### [CONSIGNE]
Répondez à ces questions d'après le texte sur la vallée de la Méouge :
1. Où le texte situe-t-il la vallée de la Méouge ?
2. Contre quoi cette jeunesse échangerait-elle volontiers sa carrière ?
3. Dans quelle localité Amélie a-t-elle travaillé autrefois ?

### [TEXTE FOURNI]
------------------------------

Le fabuleux dessein d’Amélie…
Comme bien des régions de France éloignées des grands centres producteurs de « richesses », la vallée de la Méouge (dans les Hautes-Alpes) se bat pour exister. Certains villages ont des représentants ouverts sur l’extérieur, qui acceptent d’être remis en question et se servent intelligemment des lois pour accueillir des jeunes, leur laissant le temps de trouver comment vivre et s’installer. Ils revivent. D’autres, en général villages de villégiature et de retraités refusant toute idée jugée dérangeante, font fuir la jeunesse et s’éteignent plus ou moins lentement.
Contrairement aux jeunes des années 70 qui se jetaient dans le fromage de chèvre et le macramé sans y rien connaître, il y a maintenant toute une jeunesse qui, refusant la consommation folle, réfléchit à une façon de vivre différente de la nôtre. Une qui polluerait moins (et peut-être un jour pas du tout). Une qui leur permettrait de travailler dans des domaines où ils sont compétents. D’être heureux dans leur boulot afin de bien le faire. Une qui leur permettrait de passer plus de temps à s’écouter plutôt qu’à se battre. De passer plus de temps avec leurs enfants plutôt que de confier à d’autres leur éducation. De vivre dans des lieux qu’ils aiment.
Ils échangeraient volontiers carrière contre qualité de vie. Sans pour autant refuser le fameux « progrès », mais en le modérant. Belles idées et vaste programme direz-vous. C’est dans cet esprit qu’Amélie est arrivée.
Pleine d’enthousiasme et de compétences. Elle est posée, réfléchie, structurée, cette jeune femme. Elle a des diplômes, des idées, de l’énergie… Et c’est une rassembleuse. Il fût une époque où elle travaillait à Barret-sur-Méouge dans un grand centre d’accueil, colonie de vacances pour enfants des quartiers nord de Marseille.

------------------------------

### [Coordonnées des points clés]
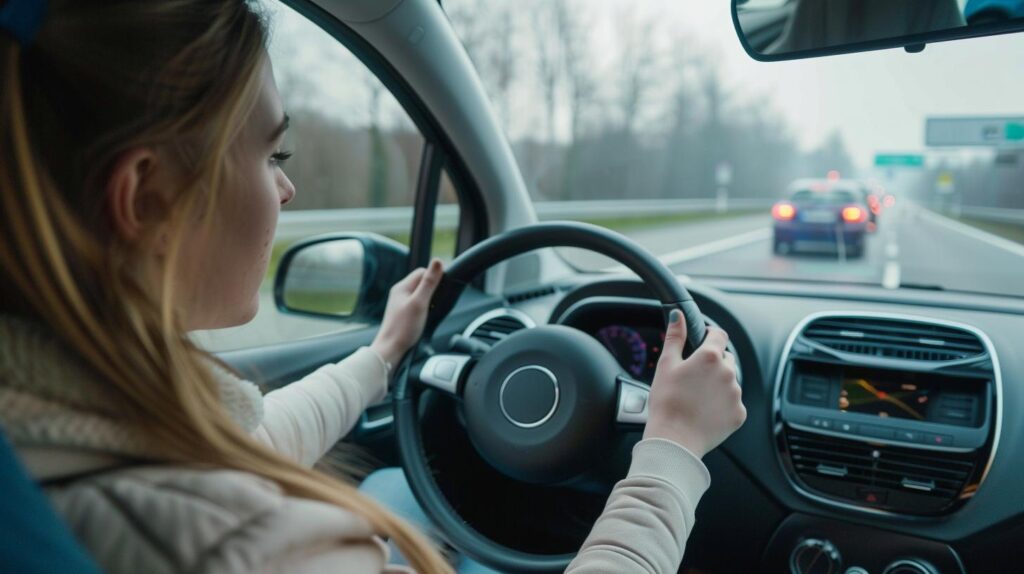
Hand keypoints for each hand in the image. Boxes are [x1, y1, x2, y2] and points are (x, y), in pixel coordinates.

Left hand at [370, 259, 443, 368]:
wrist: (391, 349)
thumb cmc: (403, 328)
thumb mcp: (420, 302)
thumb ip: (429, 282)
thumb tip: (438, 261)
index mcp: (402, 287)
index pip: (422, 272)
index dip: (434, 278)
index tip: (442, 289)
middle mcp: (400, 293)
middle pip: (422, 283)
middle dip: (433, 290)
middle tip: (436, 303)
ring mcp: (401, 304)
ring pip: (421, 295)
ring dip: (430, 301)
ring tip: (430, 312)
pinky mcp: (404, 314)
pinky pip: (418, 305)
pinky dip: (425, 309)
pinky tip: (426, 318)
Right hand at [642, 310, 745, 457]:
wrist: (674, 440)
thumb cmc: (667, 402)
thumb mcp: (666, 365)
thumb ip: (675, 337)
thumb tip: (678, 316)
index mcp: (710, 357)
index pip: (719, 334)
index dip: (711, 335)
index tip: (704, 340)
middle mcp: (728, 372)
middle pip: (726, 359)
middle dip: (713, 363)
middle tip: (693, 377)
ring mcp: (735, 394)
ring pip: (730, 381)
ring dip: (718, 384)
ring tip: (697, 398)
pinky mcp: (739, 413)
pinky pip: (733, 403)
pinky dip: (722, 404)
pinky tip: (704, 411)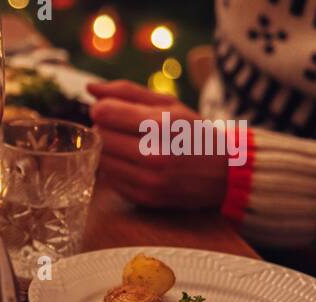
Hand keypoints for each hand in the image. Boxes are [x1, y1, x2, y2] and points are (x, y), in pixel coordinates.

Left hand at [87, 81, 229, 210]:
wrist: (225, 173)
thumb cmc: (194, 132)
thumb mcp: (170, 104)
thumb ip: (127, 92)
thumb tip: (90, 89)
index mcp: (162, 124)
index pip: (105, 113)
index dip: (102, 109)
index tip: (110, 110)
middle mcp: (154, 154)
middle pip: (99, 136)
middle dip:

------------------------------

### [RÉPONSE]
1. Dans les Hautes-Alpes.
2. Contre la qualité de vie.
3. À Barret-sur-Méouge.